Another point in the Mikheyev & Tin manuscript is that the distribution of their read lengths did not fit the expected distribution of fragments from the lambda genomic library (this was presumably determined by a device such as a BioAnalyzer, though I don't see the method described). Such a correspondence was reported in the brief presentation on MinION by Bruce Jaffe at this year's AGBT. Eyeballing the histogram of the span lengths of my alignments on the reference, it would seem the 1D alignments (top) are still a bit downshifted. More significantly, the 2D reads (bottom) are still not behaving. As I mentioned in the earlier post, Oxford ran into some real-world problems with the distribution of the first round of kits, which severely reduced the number of 2D reads generated. Within the MAP (and now in their public presentations), Oxford has acknowledged the problem and been working to refine both their distribution scheme and the protocol so as to increase the 2D yield.
Mikheyev & Tin performed a lot of extrapolation from the alignment statistics they obtained and calculated, such as a seemingly absurd number of flowcells to sequence even a small microbial genome. In contrast, Nick Loman has discussed SNP calling on bacterial genomes and Mike Schatz has started talking about his work assembling Saccharomyces using corrected MinION data. Because Mikheyev & Tin failed to explore a wide range of parameters, or to pay attention to the MAP community whilst they were rushing off their manuscript, and as a result they've generated a grotesquely flawed analysis. It would certainly be the honorable approach for the authors to retract this embarrassment before it is actually printed.

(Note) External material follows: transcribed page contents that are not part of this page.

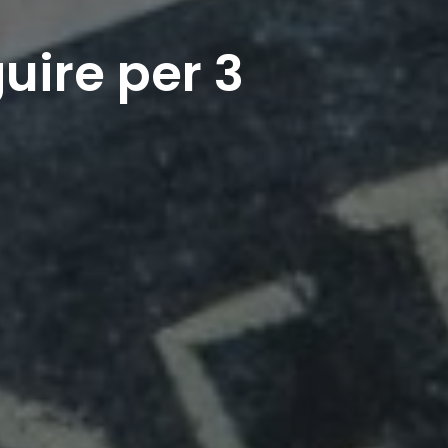
uire per 3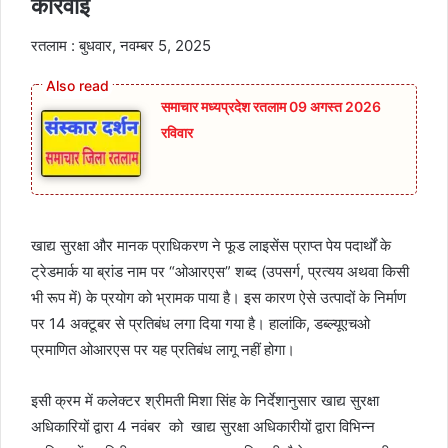
कार्रवाई
रतलाम : बुधवार, नवम्बर 5, 2025
समाचार मध्यप्रदेश रतलाम 09 अगस्त 2026
रविवार
खाद्य सुरक्षा और मानक प्राधिकरण ने फूड लाइसेंस प्राप्त पेय पदार्थों के
ट्रेडमार्क या ब्रांड नाम पर “ओआरएस” शब्द (उपसर्ग, प्रत्यय अथवा किसी
भी रूप में) के प्रयोग को भ्रामक पाया है। इस कारण ऐसे उत्पादों के निर्माण
पर 14 अक्टूबर से प्रतिबंध लगा दिया गया है। हालांकि, डब्ल्यूएचओ
प्रमाणित ओआरएस पर यह प्रतिबंध लागू नहीं होगा।
इसी क्रम में कलेक्टर श्रीमती मिशा सिंह के निर्देशानुसार खाद्य सुरक्षा
अधिकारियों द्वारा 4 नवंबर को खाद्य सुरक्षा अधिकारीयों द्वारा विभिन्न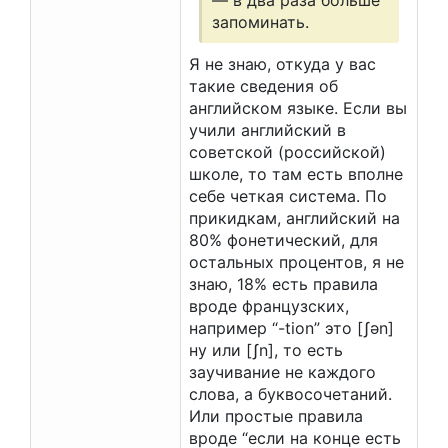
— в два раза больше
запоминать.
Я не знаю, откуда у вас
такие сведения об
английском языке. Если вы
учили английский в
советской (российской)
школе, то там есть вполне
себе четкая система. По
прикидкам, английский на
80% фонетический, для
остальных процентов, я не
знаю, 18% есть правила
вроде французских,
например “-tion” это [ʃən]
ну или [ʃn], то есть
заучивание не каждого
слова, а буквосочетаний.
Или простые правила
вроде “если на конце есть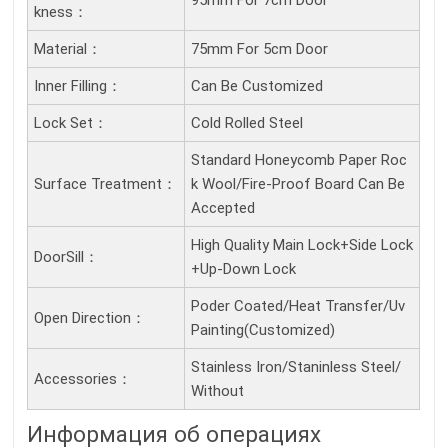
95mm For 7cm Door
Kness：
Material：
75mm For 5cm Door
Inner Filling：
Can Be Customized
Lock Set：
Cold Rolled Steel
Standard Honeycomb Paper Roc
Surface Treatment：
k Wool/Fire-Proof Board Can Be
Accepted
High Quality Main Lock+Side Lock
DoorSill：
+Up-Down Lock
Poder Coated/Heat Transfer/Uv
Open Direction：
Painting(Customized)
Stainless Iron/Staninless Steel/
Accessories：
Without
Информация об операциях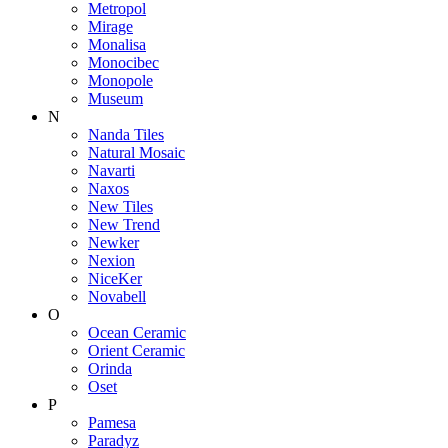
Metropol
Mirage
Monalisa
Monocibec
Monopole
Museum
N
Nanda Tiles
Natural Mosaic
Navarti
Naxos
New Tiles
New Trend
Newker
Nexion
NiceKer
Novabell
O
Ocean Ceramic
Orient Ceramic
Orinda
Oset
P
Pamesa
Paradyz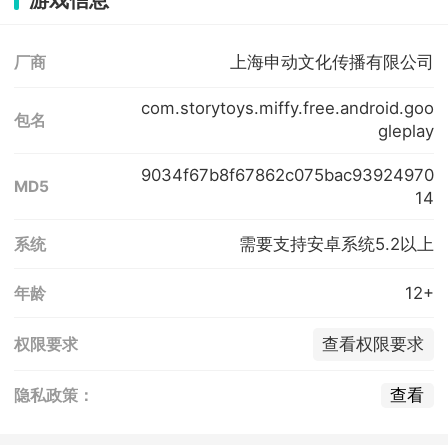
上海申动文化传播有限公司
厂商
com.storytoys.miffy.free.android.goo
包名
gleplay
9034f67b8f67862c075bac93924970
MD5
14
需要支持安卓系统5.2以上
系统
12+
年龄
查看权限要求
权限要求
查看
隐私政策：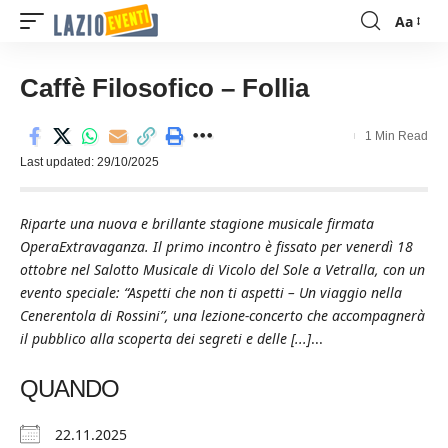
Aa
Font
Resizer
Caffè Filosofico – Follia
1 Min Read
Last updated: 29/10/2025
Riparte una nuova e brillante stagione musicale firmata
OperaExtravaganza. Il primo incontro è fissato per venerdì 18
ottobre nel Salotto Musicale di Vicolo del Sole a Vetralla, con un
evento speciale: “Aspetti che non ti aspetti – Un viaggio nella
Cenerentola di Rossini”, una lezione-concerto che accompagnerà
il pubblico alla scoperta dei segreti e delle [...]
...
QUANDO
22.11.2025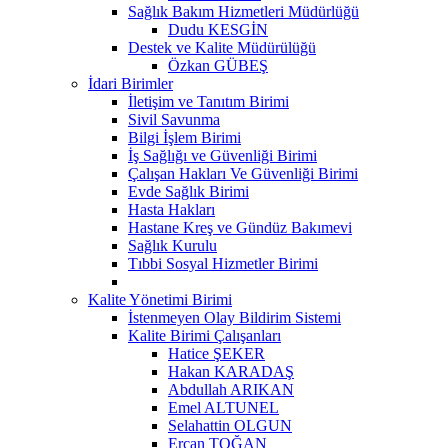
Sağlık Bakım Hizmetleri Müdürlüğü
Dudu KESGİN
Destek ve Kalite Müdürülüğü
Özkan GÜBEŞ
İdari Birimler
İletişim ve Tanıtım Birimi
Sivil Savunma
Bilgi İşlem Birimi
İş Sağlığı ve Güvenliği Birimi
Çalışan Hakları Ve Güvenliği Birimi
Evde Sağlık Birimi
Hasta Hakları
Hastane Kreş ve Gündüz Bakımevi
Sağlık Kurulu
Tıbbi Sosyal Hizmetler Birimi
Kalite Yönetimi Birimi
İstenmeyen Olay Bildirim Sistemi
Kalite Birimi Çalışanları
Hatice ŞEKER
Hakan KARADAŞ
Abdullah ARIKAN
Emel ALTUNEL
Selahattin OLGUN
Ercan TOĞAN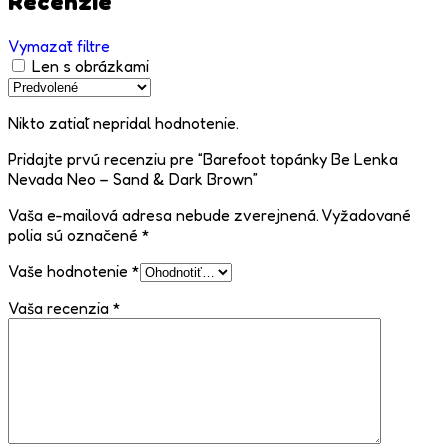
Recenzie
Vymazať filtre
Len s obrázkami
Nikto zatiaľ nepridal hodnotenie.
Pridajte prvú recenziu pre “Barefoot topánky Be Lenka
Nevada Neo – Sand & Dark Brown”
Vaša e-mailová adresa nebude zverejnená.
Vyžadované
polia sú označené
*
Vaše hodnotenie
*
Vaša recenzia
*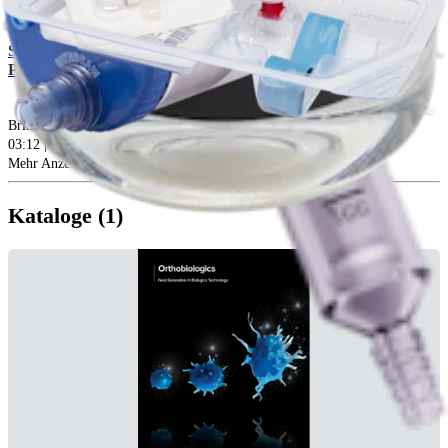
Support for the AutoCart™ Articular Cartilage Repair
Procedure
Brian J. Cole, MD, MBA |
Rachel M. Frank, MD |
Gian Salzmann, MD
03:12 | English | 09/05/2023 | VID1-004114-en-US A
arrow_drop_down
Mehr Anzeigen Erfahrungsberichte
Kataloge (1)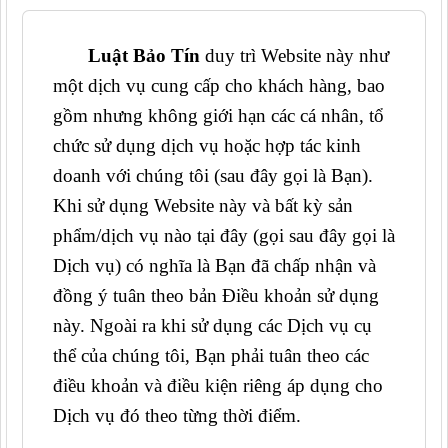
Luật Bảo Tín
duy trì Website này như
một dịch vụ cung cấp cho khách hàng, bao
gồm nhưng không giới hạn các cá nhân, tổ
chức sử dụng dịch vụ hoặc hợp tác kinh
doanh với chúng tôi (sau đây gọi là Bạn).
Khi sử dụng Website này và bất kỳ sản
phẩm/dịch vụ nào tại đây (gọi sau đây gọi là
Dịch vụ) có nghĩa là Bạn đã chấp nhận và
đồng ý tuân theo bản Điều khoản sử dụng
này. Ngoài ra khi sử dụng các Dịch vụ cụ
thể của chúng tôi, Bạn phải tuân theo các
điều khoản và điều kiện riêng áp dụng cho
Dịch vụ đó theo từng thời điểm.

More datasets generated using newer chips and kits should be showing up soon; Nick Loman is apparently wrangling a very large microbial set to a public location. These should give a wide audience a snapshot of the current status of the platform, though the next round of protocol improvements, kits and flowcells is already winging its way around the world. I'm sure there will be lively debate around biases, error modes and real throughput, as well as what applications it can and cannot be used for (and particularly applications for which it is uniquely suited). If Mikheyev & Tin can contribute anything to the evaluation of this sequencing platform, it is to provide a stark object lesson in the necessity of well-vetted methods, and the wisdom of collaborating with the community rather than launching misguided solo punditry.